An interesting piece in Indian Country Today discusses whether American Indian nations are/were democracies.
Here’s what the article said in part:
“Most nation states in the world define themselves as democratic and most have written constitutions outlining the rules of democratic government. Democracy is a form of political rule, which literally means rule by the people. Present-day democracies contrast themselves with the absolutist states of Europe during the 1600 and 1700s. . . .
To a certain extent the example of indigenous government, where each person had the right to participate in political government, was contrasted with European absolutist states where most subjects of the king had little to say or contribute to the management of political government. There is much written about the influence of Iroquois Confederacy on the formation of the United States government and democracy.
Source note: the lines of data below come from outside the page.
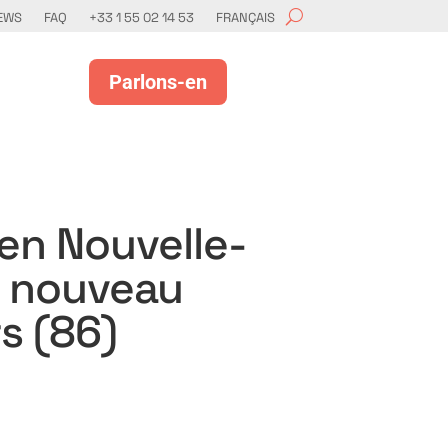
EWS
FAQ
+33 1 55 02 14 53
FRANÇAIS
Parlons-en
 en Nouvelle-
n nouveau
rs (86)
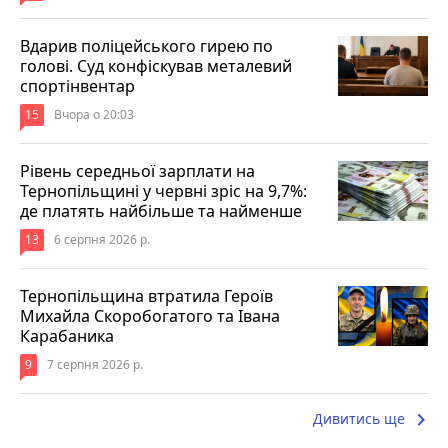
Вдарив поліцейського гирею по
голові. Суд конфіскував металевий
спортінвентар
15
Вчора о 20:03
Рівень середньої зарплати на
Тернопільщині у червні зріс на 9,7%:
де платять найбільше та найменше
13
6 серпня 2026 р.
Тернопільщина втратила Героїв
Михайла Скоробогатого та Івана
Карабаника
9
7 серпня 2026 р.
keyboard_arrow_right
Дивитись ще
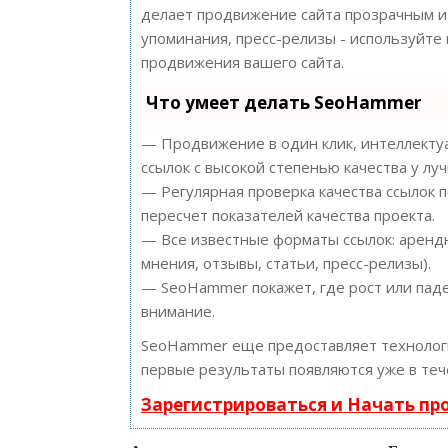
делает продвижение сайта прозрачным и 
упоминания, пресс-релизы - используйт
продвижения вашего сайта.
Что умеет делать SeoHammer
— Продвижение в один клик, интеллектуа
ссылок с высокой степенью качества у лу
— Регулярная проверка качества ссылок 
пересчет показателей качества проекта.
— Все известные форматы ссылок: арендн
мнения, отзывы, статьи, пресс-релизы).
— SeoHammer покажет, где рост или паде
внимание.
SeoHammer еще предоставляет техноло
первые результаты появляются уже в теч
Зарегистрироваться и Начать п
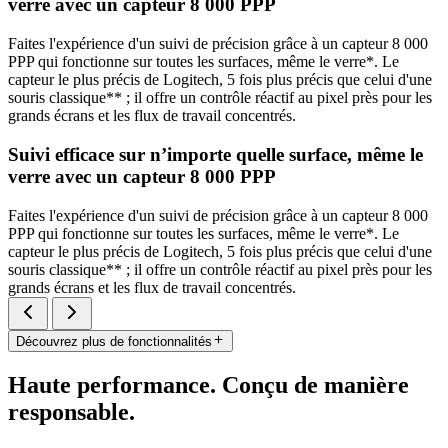
verre avec un capteur 8 000 PPP
Faites l'expérience d'un suivi de précision grâce à un capteur 8 000
PPP qui fonctionne sur toutes les surfaces, même le verre*. Le
capteur le plus précis de Logitech, 5 fois plus précis que celui d'une
souris classique** ; il offre un contrôle réactif au pixel près pour les
grands écrans et les flux de travail concentrés.
Suivi efficace sur n’importe quelle surface, même le
verre avec un capteur 8 000 PPP
Faites l'expérience d'un suivi de précision grâce à un capteur 8 000
PPP qui fonctionne sur toutes les surfaces, même le verre*. Le
capteur le plus précis de Logitech, 5 fois plus précis que celui d'une
souris classique** ; il offre un contrôle réactif au pixel près pour les
grands écrans et les flux de travail concentrés.
Découvrez plus de fonctionnalités
Haute performance. Conçu de manière
responsable.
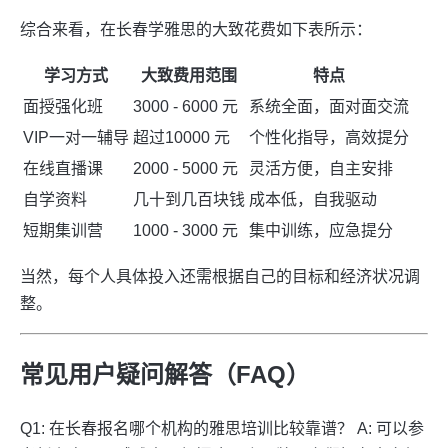
综合来看，在长春学雅思的大致花费如下表所示：
学习方式
大致费用范围
特点
面授强化班
3000 - 6000 元
系统全面，面对面交流
VIP一对一辅导
超过10000 元
个性化指导，高效提分
在线直播课
2000 - 5000 元
灵活方便，自主安排
自学资料
几十到几百块钱
成本低，自我驱动
短期集训营
1000 - 3000 元
集中训练，应急提分
当然，每个人具体投入还需根据自己的目标和经济状况调
整。
常见用户疑问解答（FAQ）
Q1: 在长春报名哪个机构的雅思培训比较靠谱？ A: 可以参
The United States is a primary example of democratic state, born from colonial revolt against the British King and aristocracy of the 1770s and 1780s. The U.S. Constitution defines rule through direct political participation by the people and by the states and federal government. The people of the United States believe in the value of their democratic state, and recommend other peoples, including indigenous peoples, to adopt some form of democratic government. . . . Some form of democratic government, often modeled in part or wholly after U.S. democracy, is presently the most commonly recognized or ideal form of government for nation states. . . .
From almost the beginning of U.S. democracy, Indian policy offered democratic government as a model for American Indians. Indian agents often encouraged tribal communities to adopt U.S. style governments. For example, the Five Civilized Tribes, the Cherokee, Choctaw, Chickasaw, Creeks, and Seminole, during the 1800s adopted governments modeled after the U.S. Constitution, but often retained key elements of traditional political forms. . . .
Are indigenous peoples the first democrats and is the transition to present-day democratic political forms a natural and foreordained movement? Many indigenous nations do not find present-day democratic political government suitable, and prefer other forms of government. The transition to democratic government has not been a natural evolutionary change, as U.S. policy makers hoped and believed was desirable. Democracy means rule by the people, but in Greek society where we get the word and concept, demos is a territorial political unit. The significance of Greek democracy was the rejection of kin-based or tribal forms of government, in favor of units of political organization based on territory, like present-day cities, counties and states. . . .
Democratization of indigenous governments requires suppression of kin-based social organization, abandonment rules of government and decision making by local groups, and the removal of community morality and sacred orientations from political processes. Formally or informally, many indigenous peoples resist the dramatic forms of cultural, spiritual, political and community change that is required in the democratization process. Indigenous communities are not democracies as defined by present-day nation states.”